A historic week for China’s currency

Enter the ‘redback’

Head to head: the renminbi eyes up a dominant dollar

It wasn’t exactly in the same league as Orville and Wilbur Wright getting their spruce flyer 10 feet into the air, but July 6 will probably be remembered as historic too. That’s because the long-awaited renminbi settlement scheme finally got off the ground.

As discussed in WiC17, the move forms part of China’s plans to internationalise the renminbi – a process that over the longer term could threaten the US dollar’s status as the world’s reserve currency. The event thus garnered considerable analyst commentary.

HSBC’s economist Qu Hongbin was one of those commenting, via his report From greenbacks to ‘redbacks’. “China is beginning an ambitious scheme to raise the renminbi’s role in international trade and finance to reduce its reliance on the US dollar,” Qu wrote. “This will surely be a multi-year and gradual process. Yet we believe the pace is likely to be faster than many expect given China’s role as the second largest trading country and third biggest economy.”

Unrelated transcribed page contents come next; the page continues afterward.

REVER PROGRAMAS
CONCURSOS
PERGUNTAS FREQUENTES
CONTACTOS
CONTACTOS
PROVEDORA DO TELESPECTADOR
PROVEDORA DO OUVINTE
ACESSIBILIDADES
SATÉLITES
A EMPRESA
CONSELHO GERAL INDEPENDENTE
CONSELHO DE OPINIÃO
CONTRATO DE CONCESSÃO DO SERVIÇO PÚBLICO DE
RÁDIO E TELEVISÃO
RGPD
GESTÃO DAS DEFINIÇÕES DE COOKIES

The settlement scheme allows cross-border trade to be conducted in renminbi, and is currently being piloted using Hong Kong and five Chinese cities.

On July 6, three Shanghai-based companies became the first to settle deals. Shanghai Electric, Shanghai Silk and Shanghai Huanyu Import & Export all signed trade deals that amounted to a combined Rmb14.38 million and were settled in Hong Kong – by Bank of China, Bank of Communications, HSBC and BOC Hong Kong.

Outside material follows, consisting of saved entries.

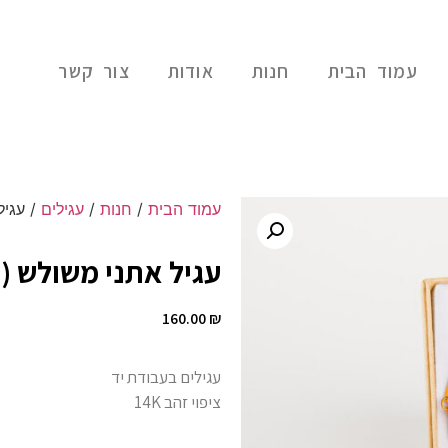
עמוד הבית
חנות
אודות
צור קשר
עמוד הבית
/
חנות
/
עגילים
/ עגיל 
עגיל אתני משולש (3000)
160.00
₪
עגילים בעבודת יד
ציפוי זהב 14K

At an equivalent of less than $2 million, it amounts to a small start, but a milestone nevertheless. And greater volumes beckon. Around 100 Shanghai firms have filed applications to join the scheme, and companies from Southeast Asia have been included in the trial.

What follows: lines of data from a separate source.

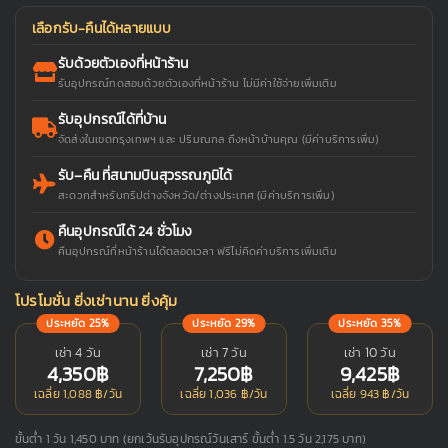
เลือกรับ-คืนได้หลายแบบ
รับด้วยตัวเองที่หน้าร้าน
รับอุปกรณ์ทดสอบด้วยตัวเองที่หน้าร้าน ไม่มีค่าใช้จ่ายเพิ่มเติม
รับอุปกรณ์ได้ที่บ้าน
จัดส่งในเขตกรุงเทพฯ และ ปริมณฑล ถึงหน้าบ้านคุณ (มีค่าบริการเพิ่ม)
รับ–คืน ที่สนามบินสุวรรณภูมิได้
สะดวกสำหรับทริปต่างจังหวัด/ต่างประเทศ (มีค่าบริการเพิ่ม)
คืนอุปกรณ์ได้ 24 ชั่วโมง
คืนอุปกรณ์ที่หน้าร้านได้ตลอดเวลา ฟรีไม่คิดค่าบริการเพิ่มเติม
โปรโมชั่น ยิ่งเช่านาน ยิ่งคุ้ม
ประหยัด 25%
ประหยัด 29%
ประหยัด 35%
เช่า 4 วัน
เช่า 7 วัน
เช่า 10 วัน
4,350฿
7,250฿
9,425฿
เฉลี่ย 1,088 ฿/วัน
เฉลี่ย 1,036 ฿/วัน
เฉลี่ย 943 ฿/วัน
ขั้นต่ำ 1 วัน 1,450 บาท (ยกเว้นรับอุปกรณ์วันเสาร์ ขั้นต่ำ 1.5 วัน 2,175 บาท)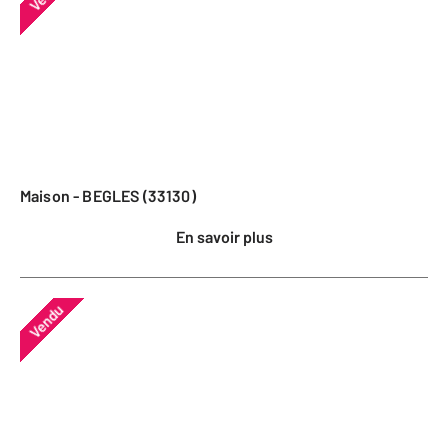
Maison - BEGLES (33130)
En savoir plus
Vendu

“Many of our clients from Singapore, Indonesia and Malaysia, who are in conversation with Chinese firms for trading businesses, have shown great interest in renminbi settlement,” says Leong Wai Leng, the China chairman of OCBC, the Singapore-based bank.

As the programme expands, so too will the weight of China’s currency in international trade. HSBC forecasts that almost $2 trillion of China’s trade flows could be conducted in renminbi by 2012.

But only time will tell whether this marks the beginning of the end of the dollar’s dominance.